The area of research that stemmed from my graduate school school experience is in the algebraic area of representation theory of Lie algebras which is difficult to involve undergraduate and Masters level students since this topic is usually not encountered until further on in graduate studies. Since that research felt exclusionary and counter to my passion of broadening participation, I sought a change of research areas and participated in a mathematical research community provided by the American Mathematical Society on the Inverse Eigenvalue problem of a graph (IEP-G) in summer of 2021. This area is the intersection of matrix theory and combinatorics/discrete mathematics, which allows me to broaden participation and include students of various levels into valuable research experiences. Since my involvement in the MRC, I have established myself in the field with active collaborations with both colleagues and students.

The various active projects I have in combinatorics and discrete mathematics allow me to invite a broader audience to participate in math research. The goals of my research are to work with colleagues and both ndergraduate and graduate students to further the study of this graph parameter and it’s variations.
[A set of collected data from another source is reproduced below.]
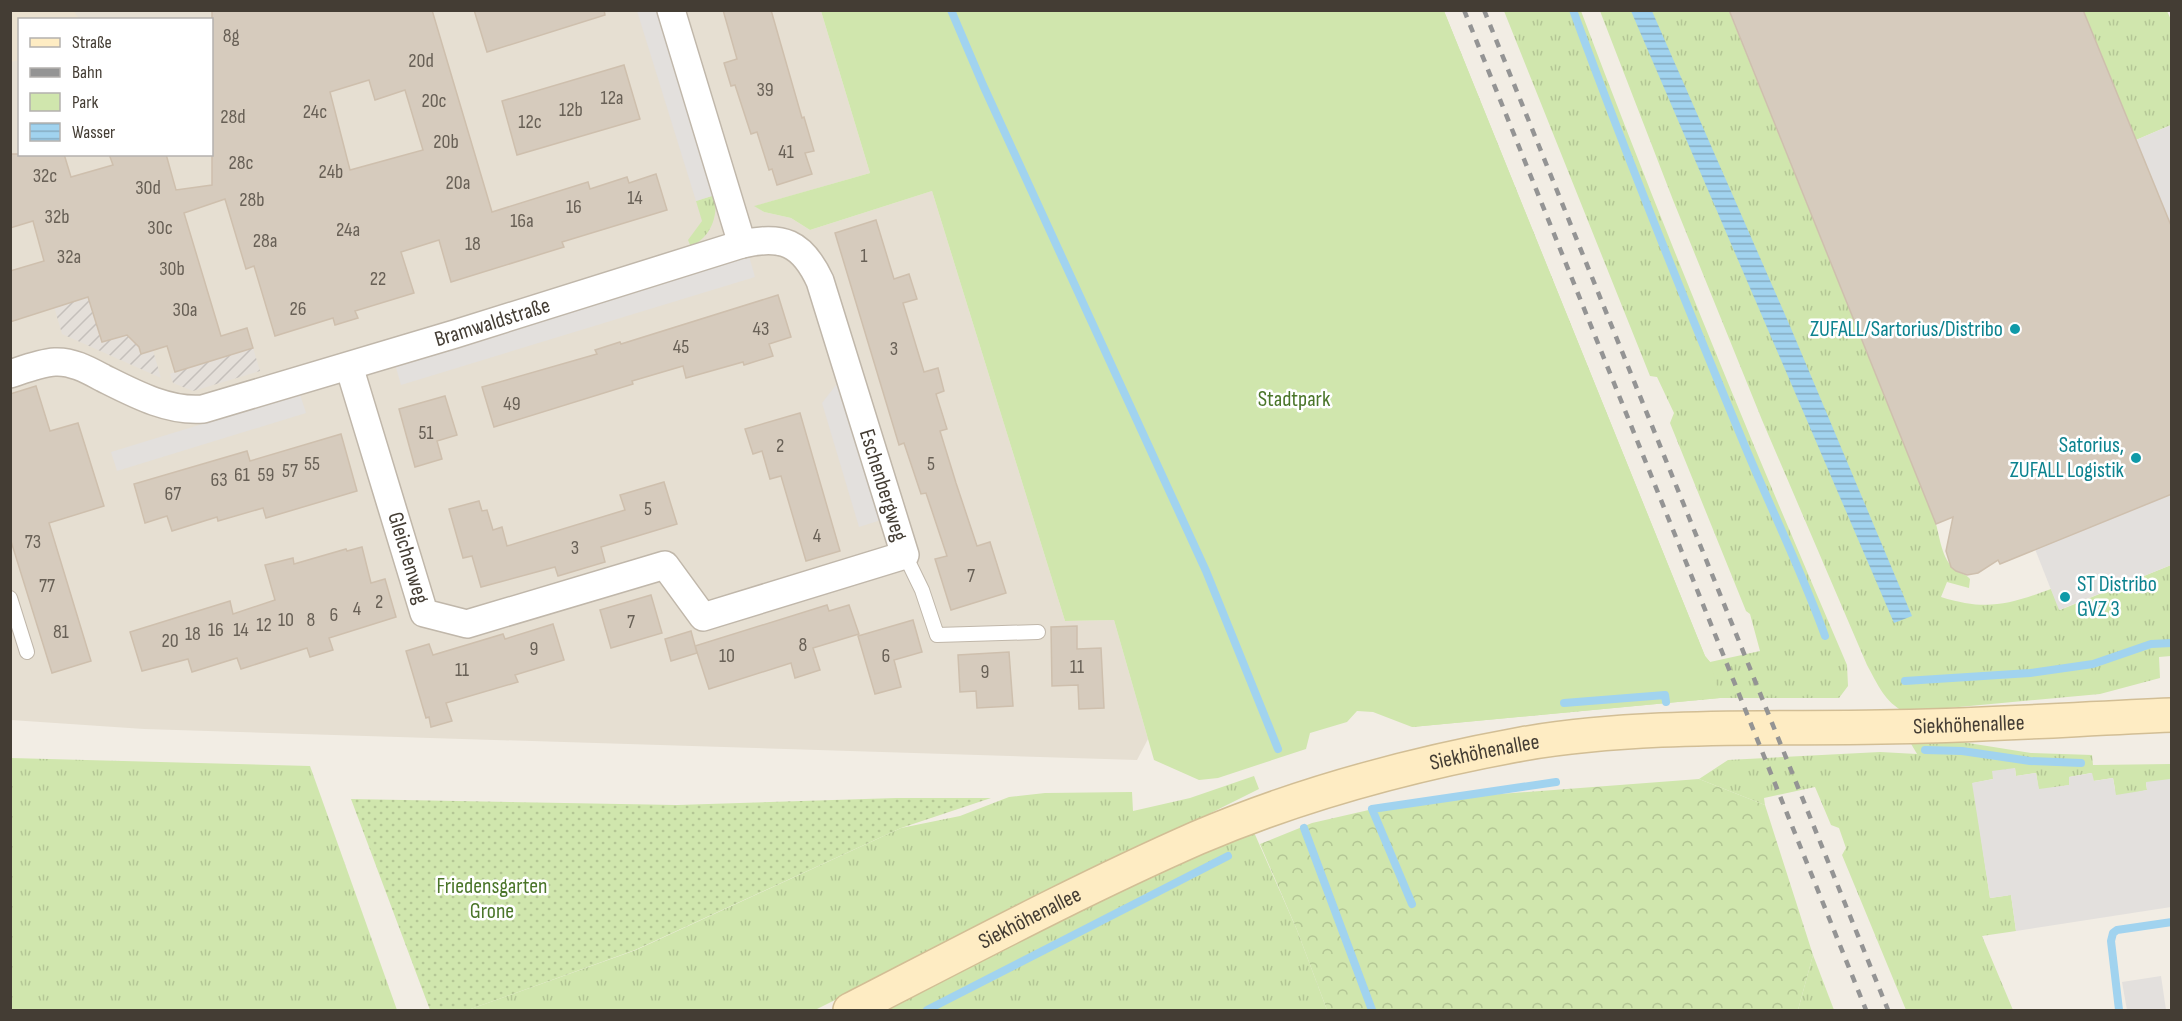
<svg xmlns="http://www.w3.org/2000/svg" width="2182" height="1021" font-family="'Sofia Sans Condensed',sans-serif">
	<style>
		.residential { fill: #e6dfd2; fill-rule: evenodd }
		.industrial { fill: url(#industrial-furrows) }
		.education { fill: #ebe1ce }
		.grass { fill: url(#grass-tufts) }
		.forest { fill: url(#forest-crowns) }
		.park { fill: #d0e6ad }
		.garden { fill: url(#garden-dots) }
		.parking { fill: #e3e0dd }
		.water { fill: url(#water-rules) }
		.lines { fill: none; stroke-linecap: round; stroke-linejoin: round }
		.stream { stroke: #a1d3ef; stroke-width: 8 }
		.building { fill: #d6cbbd; stroke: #cebfad; stroke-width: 1.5; fill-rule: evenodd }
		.service-casing { stroke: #c0b7aa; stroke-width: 16 }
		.minor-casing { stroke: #c0b7aa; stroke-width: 30 }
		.secondary-casing { stroke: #d2be95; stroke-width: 36 }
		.service { stroke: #fff; stroke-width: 14 }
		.minor { stroke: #fff; stroke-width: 27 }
		.secondary { stroke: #feecc3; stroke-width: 33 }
		.rail { stroke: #949494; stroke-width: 4.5; stroke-dasharray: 8 8; stroke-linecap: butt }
		.culture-dot { fill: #0f9aa8; stroke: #fff; stroke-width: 2 }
		.labels { text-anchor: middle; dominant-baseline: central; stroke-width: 5; stroke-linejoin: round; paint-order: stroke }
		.number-label { font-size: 20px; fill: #686056 }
		.street-label { font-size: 22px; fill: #443d34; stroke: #fff }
		.culture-label { font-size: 22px; fill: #0d838f; stroke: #fff; text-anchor: end }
		.park-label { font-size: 22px; fill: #4a7529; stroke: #fff }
	</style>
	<defs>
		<pattern id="industrial-furrows" width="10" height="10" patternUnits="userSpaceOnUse" patternTransform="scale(1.5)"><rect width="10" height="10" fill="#e4dfd9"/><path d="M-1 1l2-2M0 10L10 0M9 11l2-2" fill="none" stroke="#c5c0bb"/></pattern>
		<pattern id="grass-tufts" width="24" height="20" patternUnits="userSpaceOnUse" patternTransform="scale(1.5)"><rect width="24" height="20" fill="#d0e6ad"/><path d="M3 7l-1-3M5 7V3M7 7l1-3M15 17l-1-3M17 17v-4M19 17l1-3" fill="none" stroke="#b4c695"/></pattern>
		<pattern id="forest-crowns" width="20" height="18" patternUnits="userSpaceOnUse" patternTransform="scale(1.5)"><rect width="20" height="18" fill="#d0e6ad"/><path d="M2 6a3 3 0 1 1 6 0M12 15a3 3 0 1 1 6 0" fill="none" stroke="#b4c695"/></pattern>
		<pattern id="garden-dots" width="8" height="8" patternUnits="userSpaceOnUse" patternTransform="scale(1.5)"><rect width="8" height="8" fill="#d0e6ad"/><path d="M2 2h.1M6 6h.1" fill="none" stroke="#b4c695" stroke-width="1.8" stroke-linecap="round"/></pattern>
		<pattern id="water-rules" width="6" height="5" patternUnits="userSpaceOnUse" patternTransform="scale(1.5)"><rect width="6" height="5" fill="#a1d3ef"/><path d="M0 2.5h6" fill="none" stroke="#85acc2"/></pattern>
	</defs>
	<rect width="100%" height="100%" fill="#f2ede4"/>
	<path class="residential" d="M10,11H821L870,173L755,206L764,212L791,218L810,230L932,191L1065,621L1114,620L1148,739L1137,760L144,729L11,720ZM20,20H212V154H20Z"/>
	<g class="industrial">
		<path d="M127,262L161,378L62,334L48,286Z"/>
		<path d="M247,328L260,371L193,391L173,383L170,374L175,372L169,351Z"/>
	</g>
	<path class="education" d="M11,10L74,11L79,19L20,20L19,60L11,62Z"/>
	<g class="grass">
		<path d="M1444,11L1705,656L1710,662L1760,651L1750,614L1746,611L1670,423L1674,413L1657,377L1650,376L1504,11H1581C1664,231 1754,449 1847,665L1848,686L1839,698H1720L1412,727Z"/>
		<path d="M1600,11H1729L1936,524C1940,539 1942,558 1954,569C1959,574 1965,573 1970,579L1969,588L1947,582L1941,597C1986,611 2008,605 2051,589L2060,610L2171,565V656L2159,657L2160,678L2100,694L1905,712C1885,703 1877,683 1867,665L1762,420L1673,200Z"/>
		<path d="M2083,11H2167L2172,22L2171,125L2136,140Z"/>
		<path d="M715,195C718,218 711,236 691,247L688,240L702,221L696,201Z"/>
		<path d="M1910,742H1962L2031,753L2092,755L2093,765L2171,764V787L2146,783L2147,790L2129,794L2110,893L2115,789L2113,778L2093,781L2091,773L2069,777L2070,785L2051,788L2054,888L2036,773L2016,776L2015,768L1993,779L1973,783L1990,898L2011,895L2016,931L1982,936L2013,1010H1906L1842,855L1846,848L1839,828L1831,825L1815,787L1764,798L1765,805L1699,779L1728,760L1880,752L1917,754Z"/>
		<path d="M11,758L310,766L397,1010H11Z"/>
		<path d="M1254,776L1259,789L815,1010H468L636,950L901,828L960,816L1009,797L1045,793L1132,792L1133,811L1190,798Z"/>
		<path d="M1253,830L1297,930L1327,1010H879L1133,880Z"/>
		<path d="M1813,955L1834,1010H1798Z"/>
	</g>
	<path class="forest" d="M1699,779L1765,805L1813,955L1798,1010H1327L1297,930L1260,844L1312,823L1408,801Z"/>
	<path class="park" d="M821,11H1444L1705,656L1710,662L1720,698L1412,727L1373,712L1357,711L1347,722L1310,733L1306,749L1218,778L1199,780L1154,760L1114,620L1065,621L932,191L810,230L791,218L764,212L754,206L870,173Z"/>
	<path class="garden" d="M896,798H991L901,828L635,950L468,1010H430L351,799L677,805Z"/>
	<g class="parking">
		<path d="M637,11H659L715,195L696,201Z"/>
		<path d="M2171,125V228L2136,140Z"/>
		<path d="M749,256L755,277L401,385L395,364Z"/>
		<path d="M839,381L881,520L859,527L822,403Z"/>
		<path d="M300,394L306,413L117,471L111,452Z"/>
		<path d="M2171,494V565L2059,610L2035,549Z"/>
		<path d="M2015,768L2016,776L2036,773L2039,789L2069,785V777L2092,773L2094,781L2113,778L2116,795L2147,790L2146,782L2170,779L2172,787L2171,907L2016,931L2011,895L1990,898L1972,783L1993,779L1992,771Z"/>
		<path d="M2161,976L2166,1010H2127L2122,982Z"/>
	</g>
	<path class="water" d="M1631,11H1652L1790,326L1912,616L1894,623Z"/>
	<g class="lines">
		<g class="stream">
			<path d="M951,10L983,85L1206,571L1278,749"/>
			<path d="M1573,10C1626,155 1683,297 1742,439C1769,505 1801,569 1825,636"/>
			<path d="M1905,681L2030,673L2093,664L2151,644L2172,643"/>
			<path d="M1564,703L1665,695L1666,702"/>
			<path d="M1925,750L1962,751L2030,761L2081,763"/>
			<path d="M1304,828L1372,1010"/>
			<path d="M1412,904L1372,809L1556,782"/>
			<path d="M927,1010L1228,856"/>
			<path d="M2119,1010L2111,941L2113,933L2117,930L2172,922"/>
		</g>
	</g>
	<g class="building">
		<path d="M212,10H432L492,212L588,182L590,189L627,177L629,183L656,174L667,210L562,242L564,247L451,282L439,240L401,252L414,293L355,311L358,318L335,325L333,318L275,336L254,266L246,269L225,199L184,213L221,336L247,328L253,348L175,372L167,346L141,354L139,347L127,335L102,342L88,297L10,322V271L44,261L33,221L10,228V154H64L71,177L113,165L109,154H166L176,190L212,185ZM369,80L375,100L405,90L423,150L350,170L330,92Z"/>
		<path d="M474,10H604L605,15L487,52Z"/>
		<path d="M723,10H771L802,118L804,117L814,151L805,153L812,174L777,185L772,169L769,170L757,132L751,134L735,85L731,86L724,63L737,59Z"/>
		<path d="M1729,10H2083L2172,228V494L2000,564L1998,560L1978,573L1967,575L1956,571L1951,567L1946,551L1953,517L1936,524Z"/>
		<path d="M624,65L640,119L517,155L502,101Z"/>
		<path d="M876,220L894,279L909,274L917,299L903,303L924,372L938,368L944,391L936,394L947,429L940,431L956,483L977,546L990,542L1006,593L951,610L935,559L947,556L926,493L921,494L904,443L899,445L835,233Z"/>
		<path d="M778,295L791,337L769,344L773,356L744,365L743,362L686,378L683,366L632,381L633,384L494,427L482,387L597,354L595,350L620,342L621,344Z"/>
		<path d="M36,386L50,431L78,423L104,506L49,523L91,661L52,673L10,538V394Z"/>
		<path d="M445,396L457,435L437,441L442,459L415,467L399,409Z"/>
		<path d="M800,413L840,551L806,561L781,476L770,479L762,451L753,454L745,429Z"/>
		<path d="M341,434L357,491L266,518L263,508L218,521L217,517L172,531L167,516L145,523L134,484L247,451L250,461Z"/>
		<path d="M664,482L677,524L601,547L605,562L558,576L555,567L481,587L472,556L463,558L449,509L479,501L482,511L487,510L493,530L502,527L507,546L625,510L620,495Z"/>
		<path d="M362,547L371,583L385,579L396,617L329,638L333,650L310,657L307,648L241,669L237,658L192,672L188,659L142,671L130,632L230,601L233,614L275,600L265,565L293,558L294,564L346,549L347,551Z"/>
		<path d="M651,595L662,633L611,648L600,610Z"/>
		<path d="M827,605L829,611L849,605L859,634L813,648L820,670L795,678L791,663L709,689L695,646Z"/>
		<path d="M913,620L922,652L894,660L901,687L875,694L858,636Z"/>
		<path d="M553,624L564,660L515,675L518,682L446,703L452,721L431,727L429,717L426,718L406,651L429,644L433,655L503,634L505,639Z"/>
		<path d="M1077,626V649L1101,648L1104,708L1079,709L1078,685L1052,686L1051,627Z"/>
		<path d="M691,631L697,653L671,661L665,639Z"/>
		<path d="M1009,652L1013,706L977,708L976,691L960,692L958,655Z"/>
	</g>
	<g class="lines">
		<defs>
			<g id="service">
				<path d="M905,555L922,590L937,635L1038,632"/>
				<path d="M10,598L27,652"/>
			</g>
			<g id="minor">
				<path d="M671,10L742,244"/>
				<path id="s1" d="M10,374C25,369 40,363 55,362C72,361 88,370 103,378C133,393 168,412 203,409L455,334L742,244C782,235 802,242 820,281L905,555L703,617L665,565L467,624L424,613L349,366"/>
			</g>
			<g id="secondary">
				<path id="s2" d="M850,1010C965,951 1079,890 1197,838C1300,794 1412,764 1522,744C1638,724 1764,729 1881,727C1978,726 2075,719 2172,715"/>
			</g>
		</defs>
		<use href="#service" class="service-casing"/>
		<use href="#minor" class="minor-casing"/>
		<use href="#secondary" class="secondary-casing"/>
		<use href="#service" class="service"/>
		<use href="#minor" class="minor"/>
		<use href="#secondary" class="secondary"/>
		<g class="rail">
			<path d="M1464,10L1866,1010"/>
			<path d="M1484,10L1888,1010"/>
		</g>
	</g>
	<g class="culture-dot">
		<circle cx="2015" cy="329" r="6"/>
		<circle cx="2136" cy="458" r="6"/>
		<circle cx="2065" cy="597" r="6"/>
	</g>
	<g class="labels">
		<g class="number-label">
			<text x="231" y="36">8g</text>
			<text x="421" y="61">20d</text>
			<text x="765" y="90">39</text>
			<text x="612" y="98">12a</text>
			<text x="434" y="101">20c</text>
			<text x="571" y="110">12b</text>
			<text x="315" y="112">24c</text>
			<text x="233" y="117">28d</text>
			<text x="530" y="122">12c</text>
			<text x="446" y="142">20b</text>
			<text x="786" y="152">41</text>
			<text x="241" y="163">28c</text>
			<text x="331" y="172">24b</text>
			<text x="45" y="176">32c</text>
			<text x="458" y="183">20a</text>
			<text x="148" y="188">30d</text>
			<text x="635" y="198">14</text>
			<text x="252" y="200">28b</text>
			<text x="574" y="207">16</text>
			<text x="57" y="217">32b</text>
			<text x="522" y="221">16a</text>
			<text x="160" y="228">30c</text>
			<text x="348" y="230">24a</text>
			<text x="265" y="241">28a</text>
			<text x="473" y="244">18</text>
			<text x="864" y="256">1</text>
			<text x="69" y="257">32a</text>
			<text x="172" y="269">30b</text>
			<text x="378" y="279">22</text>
			<text x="298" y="309">26</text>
			<text x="185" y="310">30a</text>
			<text x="761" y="329">43</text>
			<text x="681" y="347">45</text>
			<text x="894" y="349">3</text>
			<text x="512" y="404">49</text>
			<text x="426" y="433">51</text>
			<text x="780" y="446">2</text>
			<text x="312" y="464">55</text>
			<text x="931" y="464">5</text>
			<text x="290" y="471">57</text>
			<text x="242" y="475">61</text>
			<text x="266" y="475">59</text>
			<text x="219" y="480">63</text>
			<text x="173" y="494">67</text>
			<text x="648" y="509">5</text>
			<text x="817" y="536">4</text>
			<text x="33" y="542">73</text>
			<text x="575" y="548">3</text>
			<text x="971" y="576">7</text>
			<text x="47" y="586">77</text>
			<text x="379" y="602">2</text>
			<text x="357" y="609">4</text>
			<text x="334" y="615">6</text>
			<text x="286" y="620">10</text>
			<text x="311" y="620">8</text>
			<text x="631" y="622">7</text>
			<text x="264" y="625">12</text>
			<text x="216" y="630">16</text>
			<text x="241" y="630">14</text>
			<text x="61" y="632">81</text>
			<text x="193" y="634">18</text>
			<text x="170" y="641">20</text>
			<text x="803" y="645">8</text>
			<text x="534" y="649">9</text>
			<text x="727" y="656">10</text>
			<text x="886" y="656">6</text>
			<text x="1077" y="667">11</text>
			<text x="462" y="670">11</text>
			<text x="985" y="672">9</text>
		</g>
		<g class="street-label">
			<text stroke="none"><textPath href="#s1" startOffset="506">Bramwaldstraße</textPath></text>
			<text stroke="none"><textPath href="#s1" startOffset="1078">Eschenbergweg</textPath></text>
			<text transform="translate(408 558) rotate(73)">Gleichenweg</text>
			<text stroke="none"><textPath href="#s2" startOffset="1174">Siekhöhenallee</textPath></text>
			<text stroke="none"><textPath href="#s2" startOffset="688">Siekhöhenallee</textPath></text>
			<text stroke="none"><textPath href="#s2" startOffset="202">Siekhöhenallee</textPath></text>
		</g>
		<g class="culture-label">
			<text x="2003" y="329">ZUFALL/Sartorius/Distribo</text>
			<text x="2124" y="445">Satorius,<tspan x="2124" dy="25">ZUFALL Logistik</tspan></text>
			<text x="2077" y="584" text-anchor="start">ST Distribo<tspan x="2077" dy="25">GVZ 3</tspan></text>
		</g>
		<g class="park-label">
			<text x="1294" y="399">Stadtpark</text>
			<text x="492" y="886">Friedensgarten<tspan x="492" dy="25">Grone</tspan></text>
		</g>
	</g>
	<rect width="2182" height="1021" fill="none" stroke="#443d34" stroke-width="24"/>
	<rect x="18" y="18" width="195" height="138" fill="#ffffff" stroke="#b4b1ae" stroke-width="1.5"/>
	<rect x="30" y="38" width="30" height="9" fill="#feecc3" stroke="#b4b1ae" stroke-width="1.5"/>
	<text x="72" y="48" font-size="18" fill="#443d34">Straße</text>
	<rect x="30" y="68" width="30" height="9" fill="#949494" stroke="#b4b1ae" stroke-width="1.5"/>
	<text x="72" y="78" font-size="18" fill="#443d34">Bahn</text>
	<rect x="30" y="93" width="30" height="18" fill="#d0e6ad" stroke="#b4b1ae" stroke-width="1.5"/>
	<text x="72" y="108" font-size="18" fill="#443d34">Park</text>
	<rect x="30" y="123" width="30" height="18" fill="url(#water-rules)" stroke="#b4b1ae" stroke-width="1.5"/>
	<text x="72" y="138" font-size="18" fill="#443d34">Wasser</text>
</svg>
Furthermore, incorporating students in this research is driven by my passion of broadening participation and growing the mathematical community with a goal of highlighting those historically excluded in mathematics. As a Center for Student Research faculty mentor at CSU East Bay, in all collaborations I form with students, I focus on high impact mentoring practices such as personal investment and meaningful interactions which have been shown to be positively associated with undergraduate GPA, retention, and time to graduation.